Operating Systems for Parallel and Distributed Architectures

Homework #2

Test an MPI program of your choice and benchmark it on your cluster using a different number of compute nodes. Run it both in manual mode and through the job scheduler available on your Rocks cluster instance. Deadline: Week 14 (January 13th).
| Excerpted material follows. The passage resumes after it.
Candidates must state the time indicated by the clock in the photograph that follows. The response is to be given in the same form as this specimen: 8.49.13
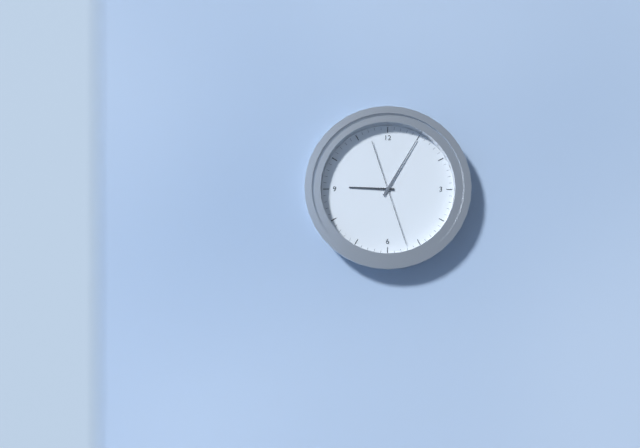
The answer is 9.05.27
Dear All, some announcements from my side (Nov., 23rd):

  • Homework Deadline Extension:
    Since installing Rocks version 7 has proven to be more challenging, the deadline for the first homework assignment has been extended to Week 11 (December 9th). I recommend completing the homework using Rocks version 6 and Oracle VirtualBox version 5 (my working cluster with Rocks version 6 runs on Oracle VirtualBox 5.2.44). Please note that other virtualization software might work as well. For those determined enough to stick with Rocks version 7, extra points will be awarded for a fully functioning virtualized cluster 😊.
  • Exam Dates:
    After consulting with some of you, I have filled-in the exam dates in Academic Info. The dates are:

    • Regular session: February 5, 2025, at 17:00, Room C310 (Campus);
    • Retake session: February 19, 2025, at 17:00, Room C310 (Campus);
    • Additionally, there will be an extra date for the regular session that I will schedule.
  • Clustering Presentation:
    Regarding the clustering-related presentation you need to prepare:

    • Please select an available time slot from this file. (You cannot edit the file yourself.)
    • Send me an email with your chosen time slot and the title of your presentation. Any clustering-related topic is acceptable, but I need to approve it.
    • Presentations with “catchier” topics and engaging delivery will be graded higher.
    • Available time slots are in Week 12, Week 14, and on one Monday during the regular session at 17:00 when your group has no other exams scheduled. If you identify such a date in your schedule, please email me so I can coordinate accordingly.

Homework #1

Homework 1: Install a virtualized cluster containing a head node and at least two compute nodes in a virtual environment such as Oracle Virtual Box. The virtual cluster should run ROCKS Cluster Distribution 6.2 or 7.0. The number of compute nodes will depend on the available memory of your physical host. Deadline: Week 9 (November 25, 2024).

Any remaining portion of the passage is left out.